I first encountered Joseph Cornell at a show of sculpture at the Whitney Museum.

This is the piece I saw; it's titled "Taglioni's Jewel Box."



"The first of dozens Cornell made in honor of famous ballerinas, this box pays homage to Marie Taglioni, an acclaimed nineteenth-century Italian dancer who, according to legend, kept an imitation ice cube in her jewelry box to commemorate dancing in the snow at the behest of a Russian highwayman. The box is infused with erotic undertones—both in the tactile nature of the glass cubes, velvet, and rhinestone necklace (purchased at a Woolworth's dime store in New York) and in the incident itself, in which Taglioni reportedly performed on an animal skin placed across the snowy road."

Joseph Cornell thought outside the box while making beautiful little boxes. He was a pioneer of assemblage--taking found objects and making art.  He never traveled and spent his life caring for his mother and his brother who had cerebral palsy.  But he clearly sought and found exaltation.

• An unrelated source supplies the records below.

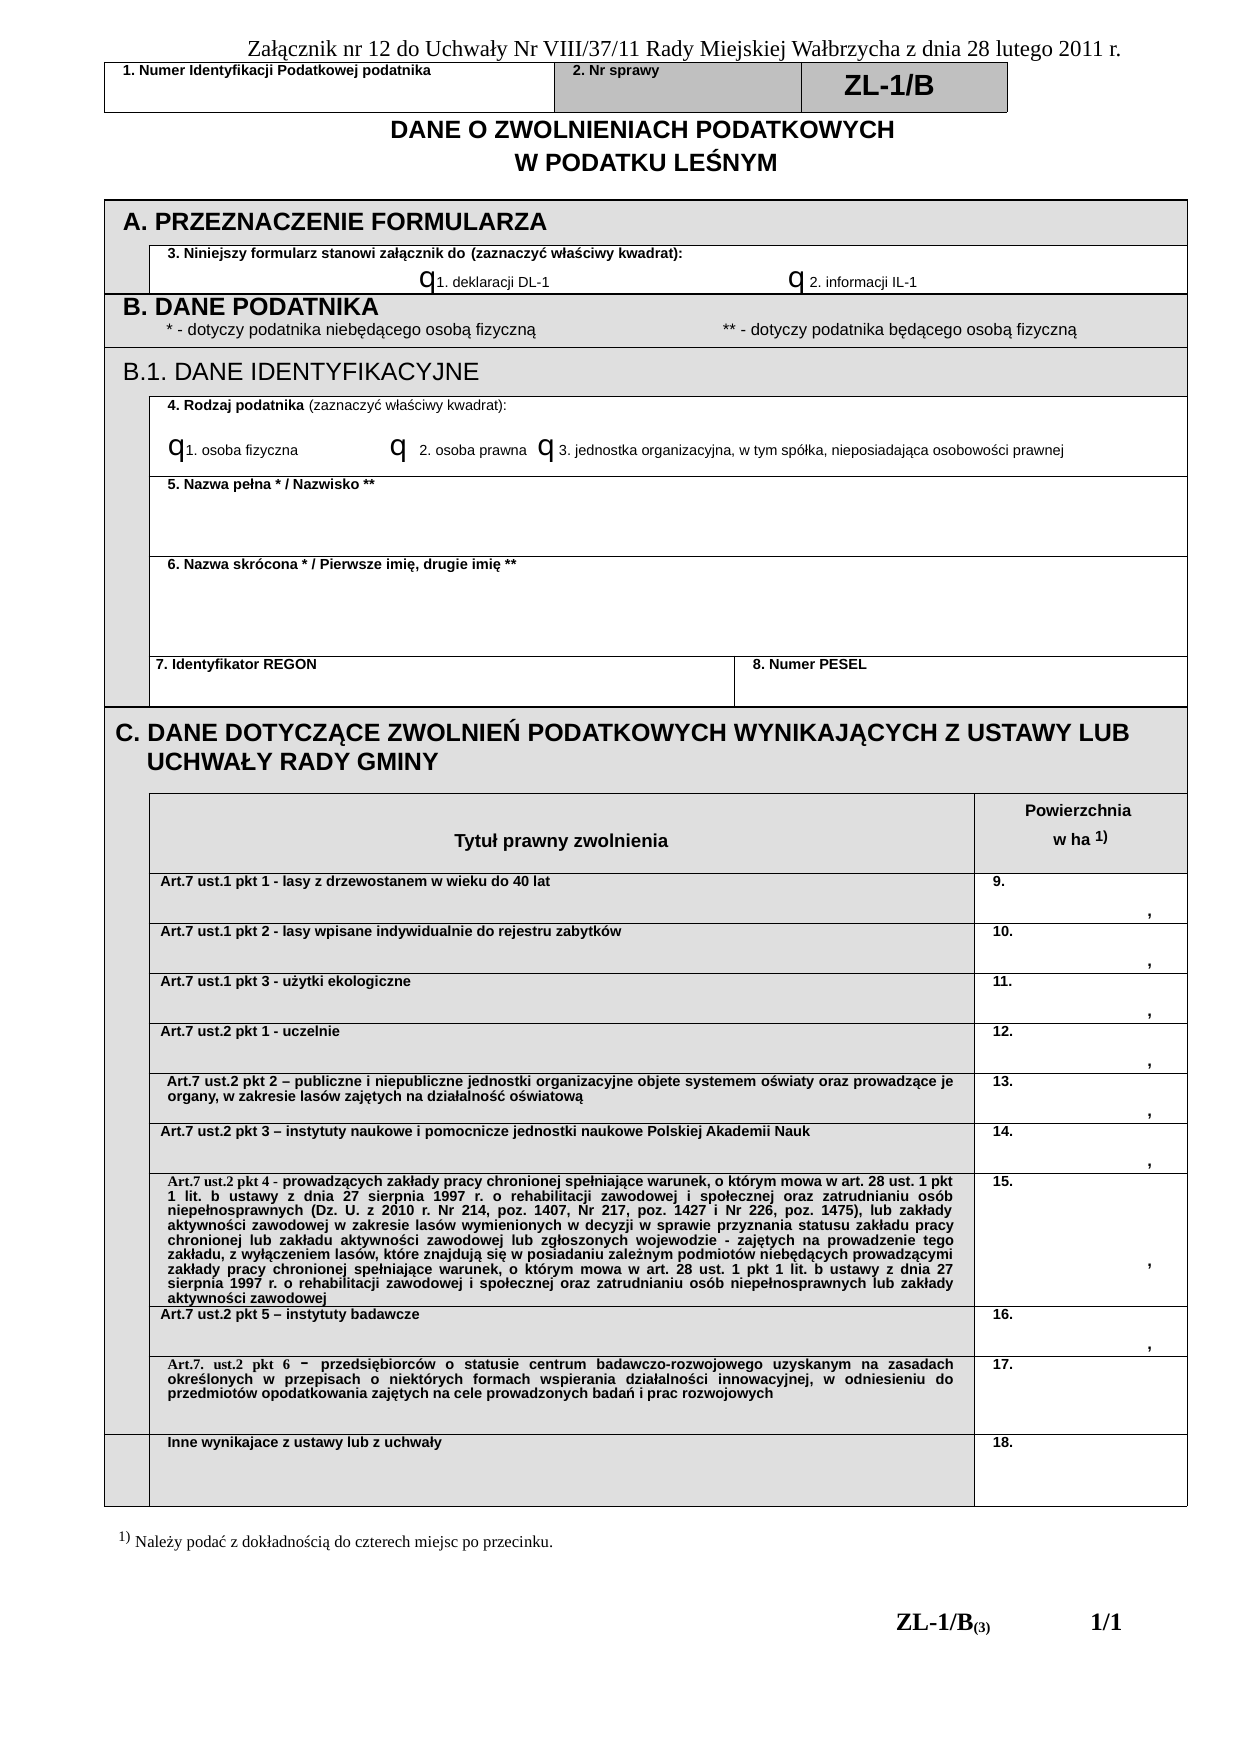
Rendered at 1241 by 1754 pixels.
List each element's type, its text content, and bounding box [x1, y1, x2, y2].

table_cell [105, 396, 149, 476]
table_cell [105, 556, 149, 656]
table_cell 18. [975, 1435, 1187, 1506]
table_header 1. Numer Identyfikacji Podatkowej podatnika [105, 63, 554, 112]
table_cell [105, 656, 149, 706]
table_cell 5. Nazwa pełna * / Nazwisko ** [150, 477, 1187, 556]
table_cell [105, 1023, 149, 1073]
table_cell Art.7 ust.2 pkt 1 - uczelnie [150, 1024, 974, 1073]
table_cell Art.7. ust.2 pkt 6 - przedsiębiorców o statusie centrum badawczo-rozwojowego uzyskanym na zasadach określonych w przepisach o niektórych formach wspierania działalności innowacyjnej, w odniesieniu do przedmiotów opodatkowania zajętych na cele prowadzonych badań i prac rozwojowych [150, 1357, 974, 1434]
table_header ZL-1/B [802, 63, 1007, 112]
table_header DANE O ZWOLNIENIACH PODATKOWYCH W PODATKU LEŚNYM [104, 112, 1188, 192]
table_cell [105, 245, 149, 293]
table_header A. PRZEZNACZENIE FORMULARZA [105, 201, 1187, 245]
table_cell 4. Rodzaj podatnika (zaznaczyć właściwy kwadrat): q1. osoba fizyczna q 2. osoba prawna q 3. jednostka organizacyjna, w tym spółka, nieposiadająca osobowości prawnej [150, 397, 1187, 476]
table_cell 14. , [975, 1124, 1187, 1173]
table_cell [105, 873, 149, 923]
table_cell [105, 793, 149, 873]
table_cell 11. , [975, 974, 1187, 1023]
table_cell Tytuł prawny zwolnienia [150, 794, 974, 873]
table_cell [105, 1306, 149, 1356]
table_cell 3. Niniejszy formularz stanowi załącznik do (zaznaczyć właściwy kwadrat): q1. deklaracji DL-1 q 2. informacji IL-1 [150, 246, 1187, 293]
table_cell 12. , [975, 1024, 1187, 1073]
table_cell 9. , [975, 874, 1187, 923]
table_cell [105, 973, 149, 1023]
table_cell 13. , [975, 1074, 1187, 1123]
table_cell [105, 1356, 149, 1434]
table_cell Art.7 ust.2 pkt 5 – instytuty badawcze [150, 1307, 974, 1356]
table_cell B. DANE PODATNIKA * - dotyczy podatnika niebędącego osobą fizyczną ** - dotyczy podatnika będącego osobą fizyczną [105, 295, 1187, 347]
table_cell Art.7 ust.2 pkt 2 – publiczne i niepubliczne jednostki organizacyjne objete systemem oświaty oraz prowadzące je organy, w zakresie lasów zajętych na działalność oświatową [150, 1074, 974, 1123]
table_header 2. Nr sprawy [555, 63, 801, 112]
table_cell [105, 476, 149, 556]
table_cell [105, 1435, 149, 1506]
table_cell C. DANE DOTYCZĄCE ZWOLNIEŃ PODATKOWYCH WYNIKAJĄCYCH Z USTAWY LUB UCHWAŁY RADY GMINY [105, 708, 1187, 793]
table_cell Art.7 ust.2 pkt 4 - prowadzących zakłady pracy chronionej spełniające warunek, o którym mowa w art. 28 ust. 1 pkt 1 lit. b ustawy z dnia 27 sierpnia 1997 r. o rehabilitacji zawodowej i społecznej oraz zatrudnianiu osób niepełnosprawnych (Dz. U. z 2010 r. Nr 214, poz. 1407, Nr 217, poz. 1427 i Nr 226, poz. 1475), lub zakłady aktywności zawodowej w zakresie lasów wymienionych w decyzji w sprawie przyznania statusu zakładu pracy chronionej lub zakładu aktywności zawodowej lub zgłoszonych wojewodzie - zajętych na prowadzenie tego zakładu, z wyłączeniem lasów, które znajdują się w posiadaniu zależnym podmiotów niebędących prowadzącymi zakłady pracy chronionej spełniające warunek, o którym mowa w art. 28 ust. 1 pkt 1 lit. b ustawy z dnia 27 sierpnia 1997 r. o rehabilitacji zawodowej i społecznej oraz zatrudnianiu osób niepełnosprawnych lub zakłady aktywności zawodowej [150, 1174, 974, 1306]
text Załącznik nr 12 do Uchwały Nr VIII/37/11 Rady Miejskiej Wałbrzycha z dnia 28 lutego 2011 r. [62, 35, 1122, 62]
table_cell 6. Nazwa skrócona * / Pierwsze imię, drugie imię ** [150, 557, 1187, 656]
table_cell Art.7 ust.2 pkt 3 – instytuty naukowe i pomocnicze jednostki naukowe Polskiej Akademii Nauk [150, 1124, 974, 1173]
table_cell Art.7 ust.1 pkt 1 - lasy z drzewostanem w wieku do 40 lat [150, 874, 974, 923]
table_cell 7. Identyfikator REGON [150, 657, 734, 706]
text 1) Należy podać z dokładnością do czterech miejsc po przecinku. [118, 1527, 1122, 1552]
table_cell [105, 1173, 149, 1306]
table_cell 16. , [975, 1307, 1187, 1356]
table_cell 17. , [975, 1357, 1187, 1434]
table_cell [105, 1073, 149, 1123]
table_cell [105, 1123, 149, 1173]
table_cell B.1. DANE IDENTYFIKACYJNE [105, 348, 1187, 396]
table_cell 10. , [975, 924, 1187, 973]
table_header [111, 192, 1216, 199]
table_cell Art.7 ust.1 pkt 3 - użytki ekologiczne [150, 974, 974, 1023]
table_cell Inne wynikajace z ustawy lub z uchwały [150, 1435, 974, 1506]
table_cell Powierzchnia w ha 1) [975, 794, 1187, 873]
table_cell 15. , [975, 1174, 1187, 1306]
table_cell [105, 923, 149, 973]
table_cell 8. Numer PESEL [735, 657, 1187, 706]
table_cell Art.7 ust.1 pkt 2 - lasy wpisane indywidualnie do rejestru zabytków [150, 924, 974, 973]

 I thought about him for years and couldn't figure out how to incorporate what I loved about his work into my own.  I made a few Cornell boxes of sorts with my children's shoes.  They were so dear and evocative that I couldn't throw them away so I made them into art.  this is more scrapbook than art, but I kept thinking about Cornell and his magical way of taking odd little pieces and making something sublime.



I paid homage to him in this collage; 


a drawing of his home on Utopia (!) Parkway--an ordinary little house in which extraordinary things were created.  I followed his lead by adding pieces from other works, including a portrait of Lady Cecily Heron by another of my heroes, Hans Holbein.  the doormat is partly covered but it says, Cornell.

Here's a collage from my little black book; I stole the cockatoo from an for a show of Cornell's work.


Here's another beauty;


I'm not Cornell's only admirer; this is the poster for Wes Anderson's movie, 


The Grand Budapest Hotel.  Do you think he ever looked at Cornell's work?